*** Task data Section Begins ***

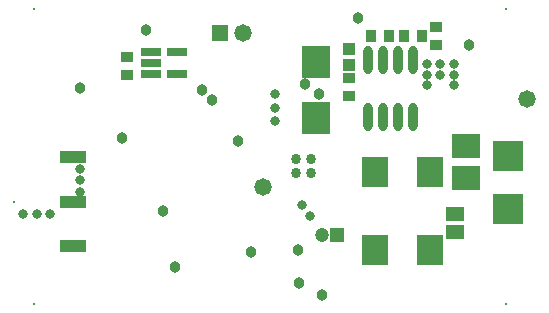
<source format=gbs>
%FSLAX24Y24*%
%MOIN*%
G70*
G01*
G75*
G04 Layer_Color=16711935*
%ADD10R,0.0236X0.0433*%
%ADD11R,0.0925X0.0197*%
%ADD12R,0.0984X0.0925*%
%ADD13R,0.0709X0.0472*%
%ADD14R,0.0610X0.0236*%
%ADD15O,0.0610X0.0236*%
%ADD16R,0.1102X0.1102*%
%ADD17O,0.0256X0.0098*%
%ADD18O,0.0098X0.0256*%
%ADD19R,0.0354X0.0252*%
%ADD20R,0.0354X0.0161*%
%ADD21O,0.0236X0.0610*%
%ADD22R,0.0236X0.0610*%
%ADD23R,0.0472X0.0709*%
%ADD24O,0.0276X0.0118*%
%ADD25R,0.0748X0.0354*%
%ADD26O,0.0827X0.0177*%
%ADD27R,0.0571X0.0217*%
%ADD28R,0.0571X0.0217*%
%ADD29R,0.0630X0.0276*%
%ADD30R,0.0374X0.0512*%
%ADD31R,0.0354X0.0276*%
%ADD32R,0.0276X0.0354*%
G04:AMPARAMS|DCode=33|XSize=35.4mil|YSize=27.6mil|CornerRadius=0mil|HoleSize=0mil|Usage=FLASHONLY|Rotation=225.000|XOffset=0mil|YOffset=0mil|HoleType=Round|Shape=Rectangle|*
%AMROTATEDRECTD33*
4,1,4,0.0028,0.0223,0.0223,0.0028,-0.0028,-0.0223,-0.0223,-0.0028,0.0028,0.0223,0.0*
%
%ADD33ROTATEDRECTD33*%

%ADD34R,0.0551X0.0433*%
%ADD35R,0.0453X0.0236*%
%ADD36R,0.0335X0.0315*%
%ADD37C,0.0250*%
%ADD38C,0.0100*%
%ADD39C,0.0200*%
%ADD40C,0.0150*%
%ADD41C,0.0300*%
%ADD42R,0.0500X0.0500*%
%ADD43C,0.0500*%
%ADD44R,0.0787X0.0315*%
%ADD45R,0.0394X0.0394*%
%ADD46C,0.0394*%
%ADD47C,0.0240*%
%ADD48C,0.0260*%
%ADD49C,0.0300*%
%ADD50O,0.0236X0.0866*%
%ADD51R,0.0886X0.0768*%
%ADD52R,0.0886X0.1004*%
%ADD53R,0.0906X0.0906*%
%ADD54R,0.0827X0.0906*%
%ADD55C,0.0098*%
%ADD56C,0.0236*%
%ADD57C,0.0039*%
%ADD58C,0.0079*%
%ADD59C,0.0047*%
%ADD60C,0.0063*%
%ADD61C,0.0060*%
%ADD62R,0.0316X0.0513*%
%ADD63R,0.1005X0.0277*%
%ADD64R,0.1064X0.1005*%
%ADD65R,0.0789X0.0552*%
%ADD66R,0.0690X0.0316*%
%ADD67O,0.0690X0.0316*%
%ADD68R,0.1182X0.1182*%
%ADD69O,0.0336X0.0178*%
%ADD70O,0.0178X0.0336*%
%ADD71R,0.0434X0.0332*%
%ADD72R,0.0434X0.0241*%
%ADD73O,0.0316X0.0690*%
%ADD74R,0.0316X0.0690*%
%ADD75R,0.0552X0.0789*%
%ADD76O,0.0356X0.0198*%
%ADD77R,0.0828X0.0434*%
%ADD78O,0.0907X0.0257*%
%ADD79R,0.0651X0.0297*%
%ADD80R,0.0651X0.0297*%
%ADD81R,0.0710X0.0356*%
%ADD82R,0.0454X0.0592*%
%ADD83R,0.0434X0.0356*%
%ADD84R,0.0356X0.0434*%
G04:AMPARAMS|DCode=85|XSize=43.4mil|YSize=35.6mil|CornerRadius=0mil|HoleSize=0mil|Usage=FLASHONLY|Rotation=225.000|XOffset=0mil|YOffset=0mil|HoleType=Round|Shape=Rectangle|*
%AMROTATEDRECTD85*
4,1,4,0.0028,0.0279,0.0279,0.0028,-0.0028,-0.0279,-0.0279,-0.0028,0.0028,0.0279,0.0*
%
%ADD85ROTATEDRECTD85*%

%ADD86R,0.0631X0.0513*%
%ADD87R,0.0533X0.0316*%
%ADD88R,0.0415X0.0395*%
%ADD89R,0.0580X0.0580*%
%ADD90C,0.0580*%
%ADD91C,0.0080*%
%ADD92R,0.0867X0.0395*%
%ADD93R,0.0474X0.0474*%
%ADD94C,0.0474*%
%ADD95C,0.0320*%
%ADD96C,0.0380*%
%ADD97O,0.0316X0.0946*%
%ADD98R,0.0966X0.0848*%
%ADD99R,0.0966X0.1084*%
%ADD100R,0.0986X0.0986*%
%ADD101R,0.0907X0.0986*%
%ADD102C,0.0340*%
D79*
X29877Y34276D02*
D03*
D80*
X29877Y34650D02*
D03*
Y35024D02*
D03*
X30723D02*
D03*
Y34276D02*
D03*
D83*
X29050Y34255D02*
D03*
Y34845D02*
D03*
X36450Y34145D02*
D03*
Y33555D02*
D03*
X39350Y35255D02*
D03*
Y35845D02*
D03*
D84*
X37205Y35550D02*
D03*
X37795D02*
D03*
X38895D02*
D03*
X38305D02*
D03*
D86*
X40000Y29595D02*
D03*
Y29005D02*
D03*
D88*
X36450Y35126D02*
D03*
Y34574D02*
D03*
D89*
X32156Y35650D02*
D03*
D90*
X32944D02*
D03*
X42400Y33450D02*
D03*
X33600Y30500D02*
D03*
D91*
X25309Y30020D02*
D03*
X41700Y26600D02*
D03*
Y36450D02*
D03*
X25950D02*
D03*
Y26600D02*
D03*
D92*
X27278Y28543D02*
D03*
Y30000D02*
D03*
Y31496D02*
D03*
D93*
X36050Y28900D02*
D03*
D94*
X35550D02*
D03*
D95*
X39950Y33900D02*
D03*
X39050D02*
D03*
Y34250D02*
D03*
X39500D02*
D03*
X39950D02*
D03*
Y34600D02*
D03*
X39500D02*
D03*
X26500Y29600D02*
D03*
X27500Y30350D02*
D03*
X25600Y29600D02*
D03*
X26050D02*
D03*
X27500Y30750D02*
D03*
Y31100D02*
D03*
X34000Y32700D02*
D03*
Y33150D02*
D03*
Y33600D02*
D03*
X39050Y34600D02*
D03*
X34900Y29900D02*
D03*
X35150Y29550D02*
D03*
D96*
X36750Y36150D02*
D03*
X35450Y33600D02*
D03*
X35000Y33950D02*
D03*
X35550Y26900D02*
D03*
X40450Y35250D02*
D03*
X29700Y35750D02*
D03*
X27500Y33800D02*
D03*
X31550Y33750D02*
D03*
X31900Y33400D02*
D03*
X32750Y32050D02*
D03*
X34800Y27300D02*
D03*
X34750Y28400D02*
D03*
X28900Y32150D02*
D03*
X33200Y28350D02*
D03*
X30650Y27850D02*
D03*
X30250Y29700D02*
D03*
D97*
X38600Y32855D02*
D03*
X38100D02*
D03*
X37600D02*
D03*
X37100D02*
D03*
X38600Y34745D02*
D03*
X38100D02*
D03*
X37600D02*
D03*
X37100D02*
D03*
D98*
X40350Y31891D02*
D03*
Y30809D02*
D03*
D99*
X35350Y32815D02*
D03*
Y34685D02*
D03*
D100*
X41750Y31536D02*
D03*
Y29764D02*
D03*
D101*
X37344Y28400D02*
D03*
X39156D02*
D03*
Y31000D02*
D03*
X37344D02*
D03*
D102*
X35186Y31436D02*
D03*
Y30964D02*
D03*
X34714Y31436D02*
D03*
Y30964D02*
D03*
M02*

</source>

*** Task data Section Ends ***

Exercise requirements >>
Scan the listing and report each line where the word "YSize" shows up.

The completed task >>
G04:AMPARAMS|DCode=33|XSize=35.4mil|YSize=27.6mil|CornerRadius=0mil|HoleSize=0mil|Usage=FLASHONLY|Rotation=225.000|XOffset=0mil|YOffset=0mil|HoleType=Round|Shape=Rectangle|*
G04:AMPARAMS|DCode=85|XSize=43.4mil|YSize=35.6mil|CornerRadius=0mil|HoleSize=0mil|Usage=FLASHONLY|Rotation=225.000|XOffset=0mil|YOffset=0mil|HoleType=Round|Shape=Rectangle|*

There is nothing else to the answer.